DIRECTIVE: Which lines below hold the word "commits"? Report each one.

[Stored data entries]
════════
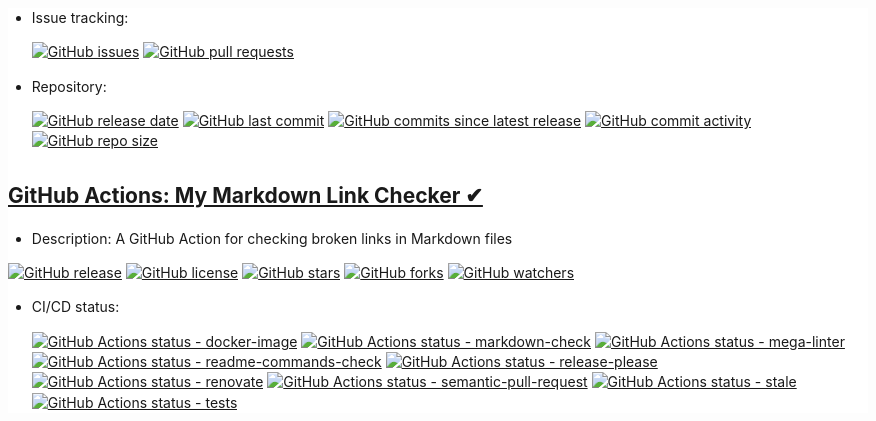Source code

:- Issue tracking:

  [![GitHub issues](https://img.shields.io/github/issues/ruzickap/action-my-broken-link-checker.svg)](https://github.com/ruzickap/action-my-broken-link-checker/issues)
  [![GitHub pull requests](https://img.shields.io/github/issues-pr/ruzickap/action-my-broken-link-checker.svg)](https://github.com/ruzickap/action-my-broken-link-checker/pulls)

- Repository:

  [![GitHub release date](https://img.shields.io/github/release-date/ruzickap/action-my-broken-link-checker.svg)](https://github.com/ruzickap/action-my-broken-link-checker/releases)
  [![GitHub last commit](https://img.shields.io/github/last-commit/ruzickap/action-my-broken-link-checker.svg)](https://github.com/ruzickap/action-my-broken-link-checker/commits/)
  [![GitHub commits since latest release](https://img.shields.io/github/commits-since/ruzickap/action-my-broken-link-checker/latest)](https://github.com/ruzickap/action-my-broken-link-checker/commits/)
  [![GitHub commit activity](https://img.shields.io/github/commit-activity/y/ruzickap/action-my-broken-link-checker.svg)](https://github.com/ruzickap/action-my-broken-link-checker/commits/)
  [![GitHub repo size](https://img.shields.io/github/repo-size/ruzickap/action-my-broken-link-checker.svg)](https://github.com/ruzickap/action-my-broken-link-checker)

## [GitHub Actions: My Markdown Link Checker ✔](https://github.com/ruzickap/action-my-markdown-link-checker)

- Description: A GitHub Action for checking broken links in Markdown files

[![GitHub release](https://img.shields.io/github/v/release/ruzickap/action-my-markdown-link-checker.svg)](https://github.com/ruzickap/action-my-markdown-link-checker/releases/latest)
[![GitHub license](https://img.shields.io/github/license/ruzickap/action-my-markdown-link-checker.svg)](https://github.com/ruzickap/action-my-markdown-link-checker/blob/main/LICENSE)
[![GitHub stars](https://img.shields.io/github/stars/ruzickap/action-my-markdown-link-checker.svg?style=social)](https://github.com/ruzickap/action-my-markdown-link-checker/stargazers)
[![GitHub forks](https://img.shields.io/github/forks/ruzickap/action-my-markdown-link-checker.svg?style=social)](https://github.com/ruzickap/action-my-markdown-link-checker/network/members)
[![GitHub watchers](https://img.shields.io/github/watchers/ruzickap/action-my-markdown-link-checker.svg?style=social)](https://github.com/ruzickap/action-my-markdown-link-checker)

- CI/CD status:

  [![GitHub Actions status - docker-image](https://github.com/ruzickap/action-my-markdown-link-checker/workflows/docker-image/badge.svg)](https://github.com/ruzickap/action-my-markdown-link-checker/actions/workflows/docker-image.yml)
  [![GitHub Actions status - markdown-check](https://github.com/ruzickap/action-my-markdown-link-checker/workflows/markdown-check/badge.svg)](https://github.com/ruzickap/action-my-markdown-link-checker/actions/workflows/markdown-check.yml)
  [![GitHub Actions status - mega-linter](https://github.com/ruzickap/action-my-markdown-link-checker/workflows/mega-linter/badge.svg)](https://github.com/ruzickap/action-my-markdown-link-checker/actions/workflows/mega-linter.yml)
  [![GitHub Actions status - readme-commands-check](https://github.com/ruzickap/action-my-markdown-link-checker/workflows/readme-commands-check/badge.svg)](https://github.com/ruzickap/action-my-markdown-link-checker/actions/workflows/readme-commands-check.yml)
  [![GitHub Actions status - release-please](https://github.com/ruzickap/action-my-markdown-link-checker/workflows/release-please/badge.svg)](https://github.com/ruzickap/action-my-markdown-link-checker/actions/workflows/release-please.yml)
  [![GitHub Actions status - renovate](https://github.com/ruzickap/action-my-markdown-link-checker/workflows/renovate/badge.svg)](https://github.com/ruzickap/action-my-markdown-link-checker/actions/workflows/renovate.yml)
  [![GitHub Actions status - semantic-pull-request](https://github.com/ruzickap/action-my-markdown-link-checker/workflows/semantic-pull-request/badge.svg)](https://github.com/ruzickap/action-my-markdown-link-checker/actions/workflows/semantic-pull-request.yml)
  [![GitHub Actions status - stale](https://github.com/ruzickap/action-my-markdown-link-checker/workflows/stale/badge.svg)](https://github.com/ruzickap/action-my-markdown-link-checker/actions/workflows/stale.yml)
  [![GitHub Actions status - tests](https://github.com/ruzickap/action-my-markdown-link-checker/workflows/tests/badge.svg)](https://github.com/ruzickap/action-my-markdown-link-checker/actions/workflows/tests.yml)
════════
RESULT BELOW:
  [![GitHub last commit](https://img.shields.io/github/last-commit/ruzickap/action-my-broken-link-checker.svg)](https://github.com/ruzickap/action-my-broken-link-checker/commits/)
  [![GitHub commits since latest release](https://img.shields.io/github/commits-since/ruzickap/action-my-broken-link-checker/latest)](https://github.com/ruzickap/action-my-broken-link-checker/commits/)
  [![GitHub commit activity](https://img.shields.io/github/commit-activity/y/ruzickap/action-my-broken-link-checker.svg)](https://github.com/ruzickap/action-my-broken-link-checker/commits/)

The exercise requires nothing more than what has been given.